If this were a lab qual, I would first make a call on the lab to see if they have validated their procedures by indepedent third-party audit. I would cross their process documentation with the handling of a sample that was already in the lab. I would look at calibration data, request their SPC charts, check the training logs on the technicians, and go through their audit file. If they've got all that, it looks clean, it cross-checks when I call the auditor, and I know their reputation or have experience with them, I'm done.

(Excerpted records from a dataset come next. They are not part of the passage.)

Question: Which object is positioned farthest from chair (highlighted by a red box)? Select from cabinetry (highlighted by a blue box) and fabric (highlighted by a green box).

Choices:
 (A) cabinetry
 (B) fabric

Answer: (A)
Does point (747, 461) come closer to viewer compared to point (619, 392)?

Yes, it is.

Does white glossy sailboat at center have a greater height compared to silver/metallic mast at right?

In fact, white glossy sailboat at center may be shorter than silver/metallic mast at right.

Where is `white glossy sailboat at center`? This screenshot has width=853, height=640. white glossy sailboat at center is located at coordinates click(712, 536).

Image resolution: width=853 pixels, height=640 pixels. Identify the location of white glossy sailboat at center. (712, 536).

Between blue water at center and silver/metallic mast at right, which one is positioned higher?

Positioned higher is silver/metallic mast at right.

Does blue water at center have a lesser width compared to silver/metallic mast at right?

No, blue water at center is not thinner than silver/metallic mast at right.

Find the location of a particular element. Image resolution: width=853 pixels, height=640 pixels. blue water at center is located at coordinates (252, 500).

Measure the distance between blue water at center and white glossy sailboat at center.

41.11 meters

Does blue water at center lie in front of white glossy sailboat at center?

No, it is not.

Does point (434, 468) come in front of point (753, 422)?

Lacking any of that, I might perform a set of extreme vertex screening experiments to see if I wanted to go into further tests. I would ask them what the minimum mass of the sample must be. Some of the submissons might be marginally below that (to see if they react to their own specs). I might take the two fur samples and break them into four tests: lynx, bobcat, both, and a second bobcat (assuming that lynx samples were harder to get). I would NOT tell them what I was sending. The vials would be merely numbered. (Remember, you are sampling DNA, the lab tech is unlikely to recognize the fur.) This test verifies that the lab is capable of identifying both species and individuals, and that they will react to out-of-range data (the mixed vial) with a response of, "invalid sample, but it could be this." If I get all that, I would repeat the test with but two of the samples from one of the same individuals as before. That way I get data from different sample preparation procedures and perhaps different technicians and I get to see how well the equipment repeats in separate trials.
Screening experiments are an artform because few can afford the number of samples required for statistical certainty. The setup I just described is a pretty rugged indicator of the lab's performance.